Personal information
- Born: January 16, 1990 (age 35) Arlington, Virginia, U.S.
- Nationality: American
- Listed height: 1.88 m (6 ft 2 in)
- Listed weight: 82 kg (181 lb)

Career information
- High school: Bishop O'Connell (Arlington, Virginia)
- College: Georgetown (2008–2012)
- NBA draft: 2012: undrafted
- Playing career: 2012–present

Career history
- 2012–2013: Okapi Aalstar
- 2013–2014: Spirou Charleroi
- 2014: BG Göttingen
- 2014: Okapi Aalstar
- 2014–2016: Ankara DSİ
- 2016–2018: Antwerp Giants
- 2018–2019: Fraport Skyliners
- 2019–2020: Pallacanestro Varese
- 2020–2021: Basket Torino
- 2021–2022: BC Tsmoki-Minsk

Career highlights
- PBL Most Valuable Player (2017); Belarusian Cup MVP (2021);

= Jason Clark (basketball) =

American basketball player (born 1990)

Jason D'Martez Clark (born January 16, 1990) is an American professional basketball player who last played for BC Tsmoki-Minsk of the Belarus Premier League and the VTB United League. Clark usually plays as shooting guard.

==Professional career==
On July 5, 2012, Clark signed with Okapi Aalstar of the Belgian Basketball League.

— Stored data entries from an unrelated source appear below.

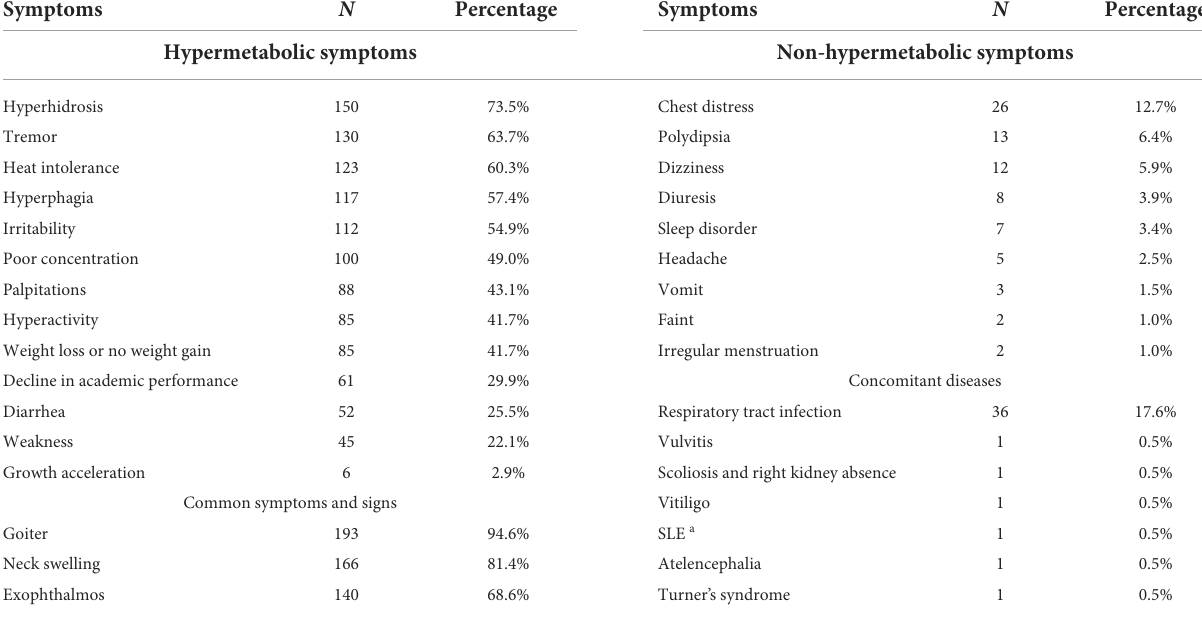
TABLE 1 Retrospective description of symptoms, signs and concomitant diseases after diagnosis of GD.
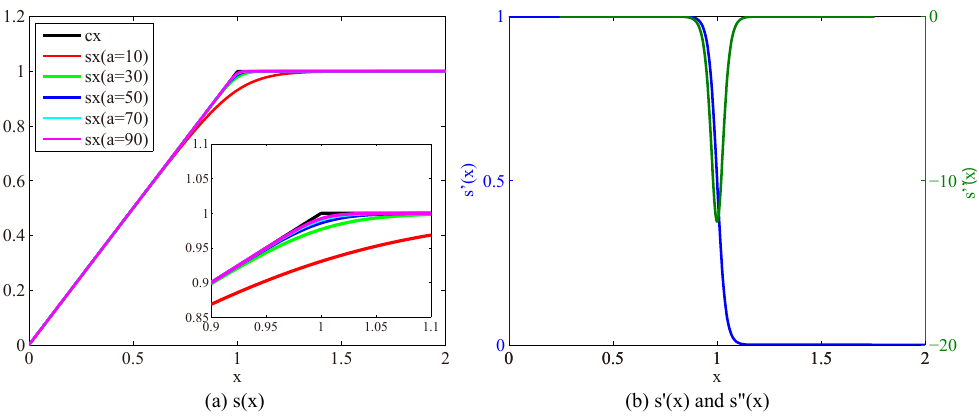
Figure 4. Nonlinear function s ( x ) and its derivatives. ( a ) Nonlinear function s ( x ) with different parameter values of a and ( b ) the first- and second-order derivatives of s ( x ) with parameter a =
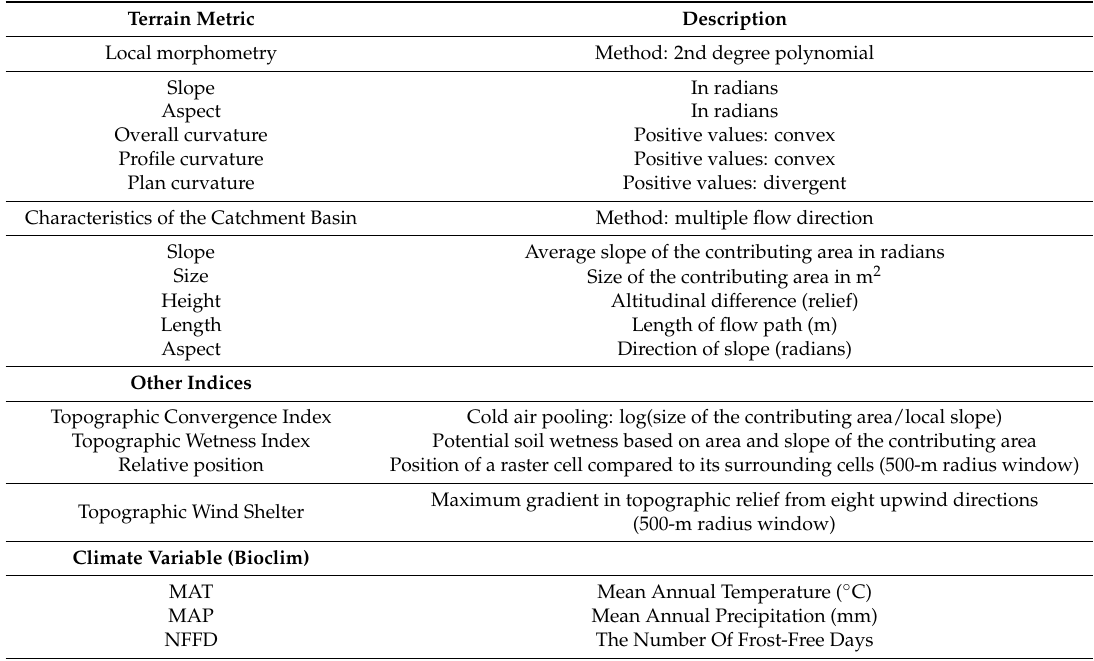
Table 1. Spatial variables used to characterize the refugial environment, including terrain metrics derived from a 30-m DEM (calculations were done using R raster [52] and RSAGA [54]) and climate variables mapped at 1-km resolution [51].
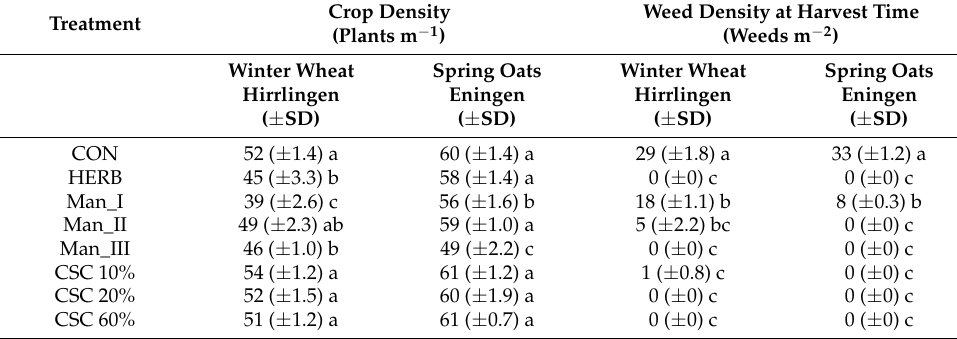
Table 5. Crop density (plants m − 1 , ± SD; p = 0.0053 for Hirrlingen and p = 0.0086 for Eningen) after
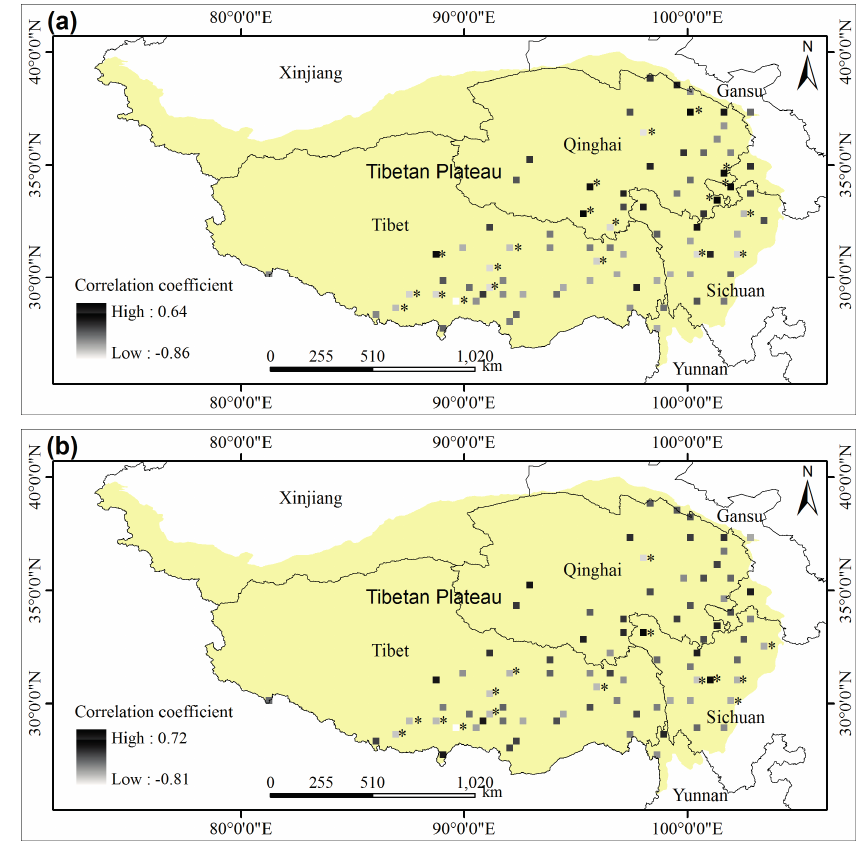
Figure 8. Correlation coefficients of the growing season maximum enhanced vegetation index (MEVI) with: ( a ) the average temperature (GAT); ( b ) maximum temperature (GMAT); ( c ) minimum temperature (GMIT); ( d ) total precipitation (GTP); ( e ) maximum precipitation (GMAP); ( f ) average vapor pressure (GAE); ( g ) average relative humidity (GARH); ( h ) minimum relative humidity (GMIRH); and ( i ) average vapor pressure deficit (GAVPD); from 2000 to 2012 at 81 meteorological stations on the Tibetan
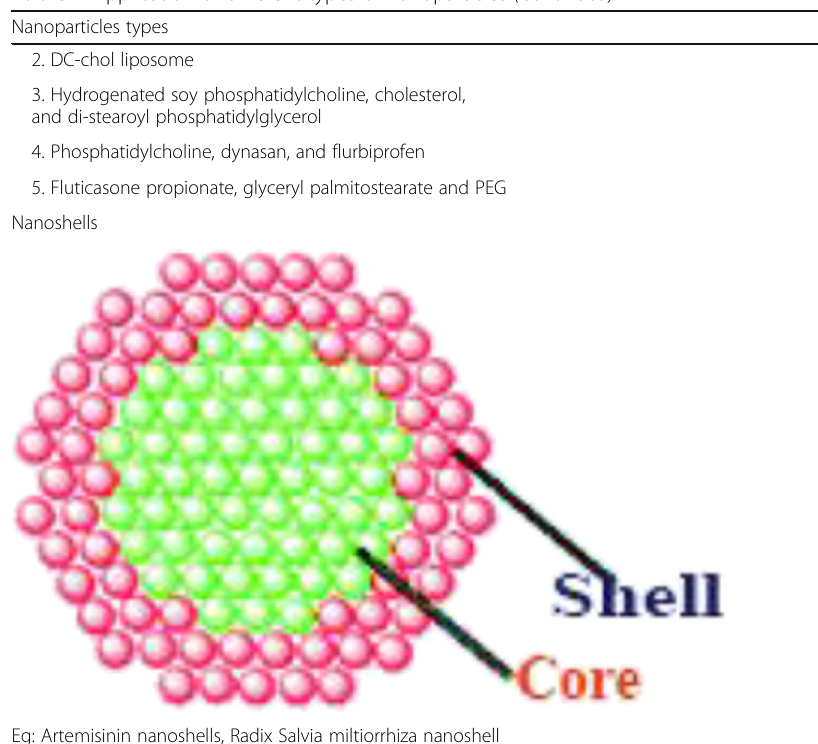
Table 2 Application of different types of nanoparticles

On August 8, 2013, Clark signed a contract with Spirou Charleroi for the 2013–14 season.

On September 7, 2014, Clark signed an 8-week contract with BG Göttingen of the German Basketball Bundesliga. On October 24, 2014, Clark returned to Okapi Aalstar by signing a 1-year deal.

On June 25, 2016, Clark signed with Antwerp Giants for the 2016–17 season. After the regular season of the Belgian League, Clark was named Most Valuable Player.

Clark signed with the Fraport Skyliners on August 8, 2018.

On July 25, 2019, he signed with Pallacanestro Varese of the Italian Lega Basket Serie A. After the outbreak of the coronavirus pandemic in Italy, Clark decided to leave the team before the end of the season and reach his family in US.

On July 23, 2020, Clark signed with Basket Torino of Italian Serie A2 Basket. He averaged 14.5 points, 3.5 rebounds, 2.1 assists, and 1.4 steals per game.

On October 1, 2021, Clark signed with BC Tsmoki-Minsk of the Belarus Premier League and the VTB United League.